*What you are asked to do:*
From the line containing "arifs défiants toute" down to the last line of the records below, give every line again without any change.

Dataset entries

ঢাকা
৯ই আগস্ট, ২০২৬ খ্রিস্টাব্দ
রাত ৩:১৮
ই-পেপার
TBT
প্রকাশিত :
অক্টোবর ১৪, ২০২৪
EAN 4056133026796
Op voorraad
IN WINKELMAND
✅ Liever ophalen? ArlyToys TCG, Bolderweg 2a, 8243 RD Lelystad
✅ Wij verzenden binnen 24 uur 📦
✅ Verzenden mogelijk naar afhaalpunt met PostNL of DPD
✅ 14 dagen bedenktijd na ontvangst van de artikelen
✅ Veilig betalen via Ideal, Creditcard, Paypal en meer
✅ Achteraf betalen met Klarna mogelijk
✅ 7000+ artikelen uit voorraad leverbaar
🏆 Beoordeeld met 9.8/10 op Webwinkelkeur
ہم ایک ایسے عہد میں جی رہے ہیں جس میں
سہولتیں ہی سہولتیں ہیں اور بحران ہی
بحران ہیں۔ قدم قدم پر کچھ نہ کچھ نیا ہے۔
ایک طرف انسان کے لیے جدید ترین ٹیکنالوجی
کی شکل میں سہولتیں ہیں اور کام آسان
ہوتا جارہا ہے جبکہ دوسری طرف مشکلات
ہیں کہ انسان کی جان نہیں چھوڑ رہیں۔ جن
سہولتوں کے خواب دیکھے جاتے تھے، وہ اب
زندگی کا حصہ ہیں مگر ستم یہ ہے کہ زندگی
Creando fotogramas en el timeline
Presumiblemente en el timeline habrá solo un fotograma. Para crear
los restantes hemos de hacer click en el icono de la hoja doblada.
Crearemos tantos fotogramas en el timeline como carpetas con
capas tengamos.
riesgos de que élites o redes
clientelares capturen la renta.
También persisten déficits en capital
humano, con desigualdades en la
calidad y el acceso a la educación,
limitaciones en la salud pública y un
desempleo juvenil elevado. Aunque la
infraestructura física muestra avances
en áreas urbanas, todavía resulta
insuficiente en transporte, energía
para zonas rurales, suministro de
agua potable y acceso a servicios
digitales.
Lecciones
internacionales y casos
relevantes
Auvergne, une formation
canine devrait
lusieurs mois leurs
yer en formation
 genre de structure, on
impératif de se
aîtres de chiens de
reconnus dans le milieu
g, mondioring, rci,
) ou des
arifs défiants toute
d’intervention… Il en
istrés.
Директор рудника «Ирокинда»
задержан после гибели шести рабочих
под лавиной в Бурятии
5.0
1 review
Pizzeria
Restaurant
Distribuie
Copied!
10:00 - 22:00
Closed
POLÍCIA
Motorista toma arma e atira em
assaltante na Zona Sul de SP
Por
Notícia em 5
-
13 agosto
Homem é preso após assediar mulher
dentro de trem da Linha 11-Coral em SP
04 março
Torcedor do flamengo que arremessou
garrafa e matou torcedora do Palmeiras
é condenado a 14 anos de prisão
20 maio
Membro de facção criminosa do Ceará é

*Solution to this exercise:*
arifs défiants toute
d’intervention… Il en
istrés.
Директор рудника «Ирокинда»
задержан после гибели шести рабочих
под лавиной в Бурятии
5.0
1 review
Pizzeria
Restaurant
Distribuie
Copied!
10:00 - 22:00
Closed
POLÍCIA
Motorista toma arma e atira em
assaltante na Zona Sul de SP
Por
Notícia em 5
-
13 agosto
Homem é preso após assediar mulher
dentro de trem da Linha 11-Coral em SP
04 março
Torcedor do flamengo que arremessou
garrafa e matou torcedora do Palmeiras
é condenado a 14 anos de prisão
20 maio
Membro de facção criminosa do Ceará é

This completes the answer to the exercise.